Ayer vino a misa en Santa Marta un buen hombre, un empresario. Ese hombre joven
tiene que cerrar su fábrica porque no puede más y lloraba diciendo: “No soy capaz de
dejar sin trabajo a más de 50 familias. Podría declarar la quiebra de la empresa e irme a
casa con mi dinero, pero mi corazón llorará toda la vida por esas 50 familias”. Este es
un buen cristiano que reza con las obras: vino a misa a rezar para que el Señor le dé una
vía de salida, no solo para él, sino para las 50 familias. Este es un hombre que sabe
rezar, con el corazón y con los hechos, sabe rezar por el prójimo. Está en una situación
difícil. Y no busca la escapatoria más fácil: “Que se apañen ellos”.

Eso es un cristiano. ¡Me hizo mucho bien escucharle! Y quizá hay tantos así, hoy, en
este momento en que tanta gente sufre por la falta de trabajo; pienso también en el
agradecimiento por una bonita noticia que se refiere a un amigo, un pariente, un
colega…: “¡Gracias, Señor, por eso tan bonito!”, ¡eso también es regar por los demás!
Agradecer al Señor cuando las cosas van bien. A veces, como dice San Pablo, «no
sabemos cómo pedir de modo conveniente, pero el Espíritu mismo intercede con
gemidos inenarrables» (Rm 8,26). Es el Espíritu el que reza dentro de nosotros.
Abramos, pues, nuestro corazón, de modo que el Espíritu Santo, escrutando los deseos
que están en lo más hondo, los pueda purificar y llevar a cumplimiento.

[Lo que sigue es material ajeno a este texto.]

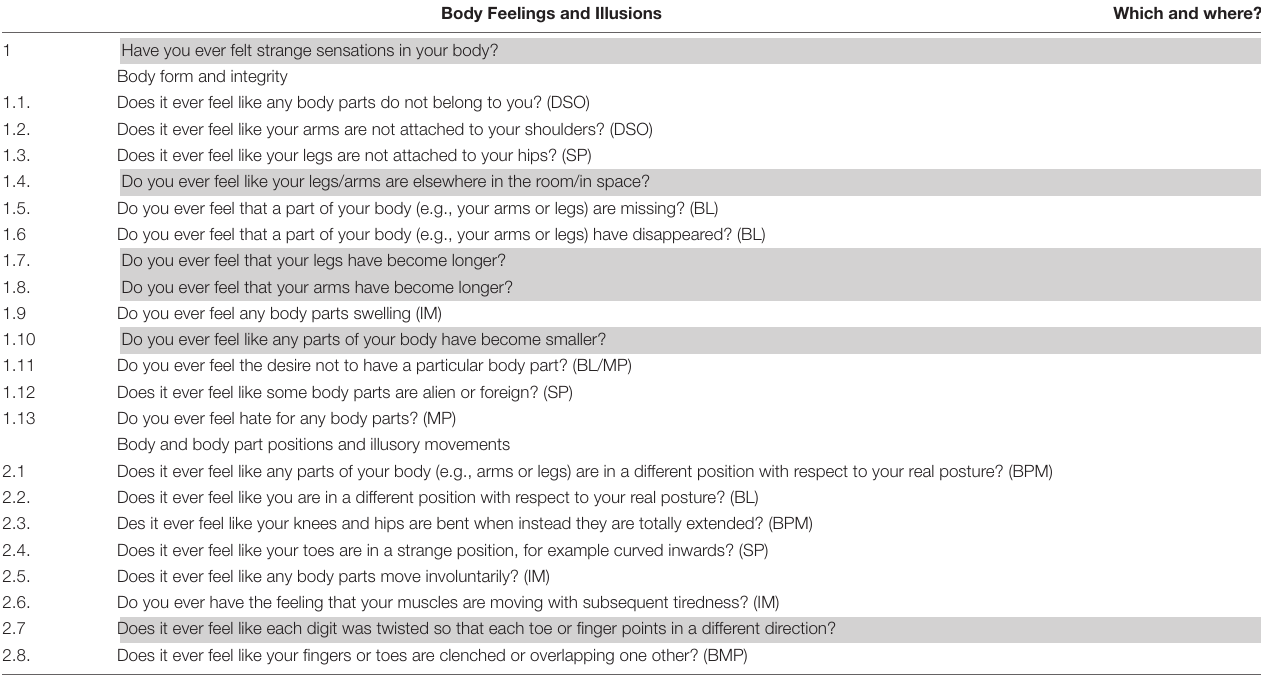
TABLE 2 | The body feelings and illusions questionnaire. Body Feelings and Illusions Which and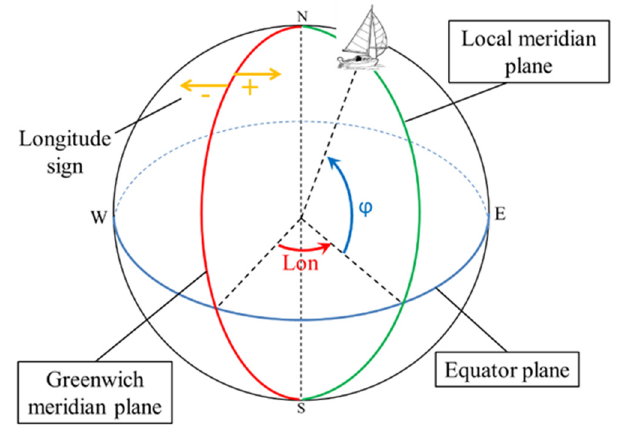
Figure 7. Localization of a point of the Earth: longitude (Lon) and latitude ( ϕ ).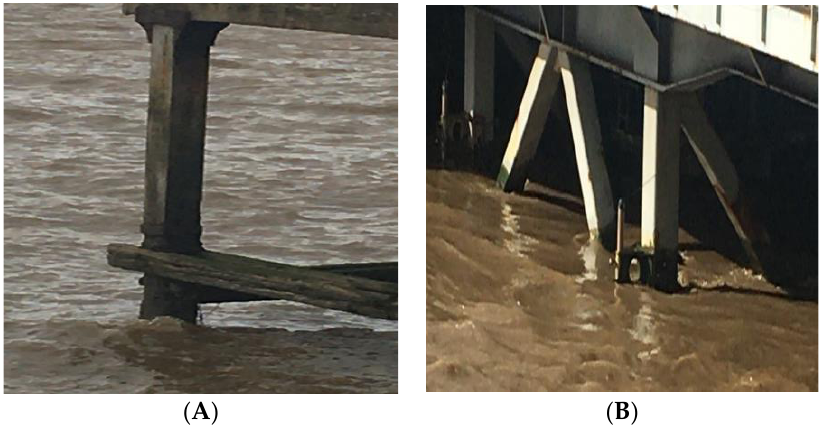
Figure 1. Traditional piles have several issues when placed in marine and other corrosive environ- ments. ( A ) Degradation of concrete piles, and ( B ) corrosion of steel piles .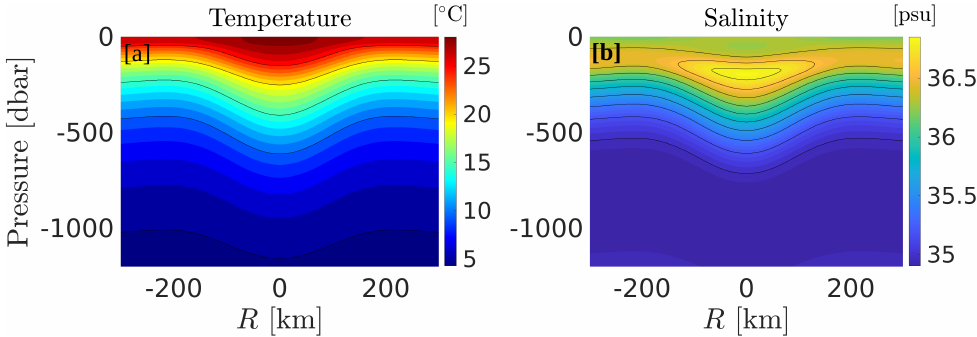
Figure 11. Vertical profiles of temperature ( a ) and salinity ( b ) for the reconstructed average Loop Current ring (LCR). The average LCR is computed using the universal sea surface height (SSH) profile and the Gravest Empirical Mode (GEM) fields. The parameters used in the universal profile are the mean from the 40 least-square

En todo caso, para nosotros y para los demás, pidamos siempre que se haga la voluntad
de Dios, como en el Padrenuestro, porque su voluntad es con toda seguridad el bien más
grande, el bien de un Padre que nunca nos abandona: rezar y dejar que el Espíritu Santo
rece en nosotros. Y eso es bonito en la vida: reza agradeciendo, alabando a Dios,
pidiendo algo, llorando cuando hay alguna dificultad, como aquel hombre. Pero que el
corazón esté siempre abierto al Espíritu para que rece en nosotros, con nosotros y por
nosotros.

Concluyendo estas catequesis sobre la misericordia, comprometámonos a rezar los unos


por los otros para que las obras de misericordia corporales y espirituales sean cada vez
más el estilo de nuestra vida. Las catequesis, como he dicho al principio, acaban aquí.
Hemos hecho el recorrido de las 14 obras de misericordia, pero la misericordia continua
y debemos ejercerla de esos 14 modos. Gracias.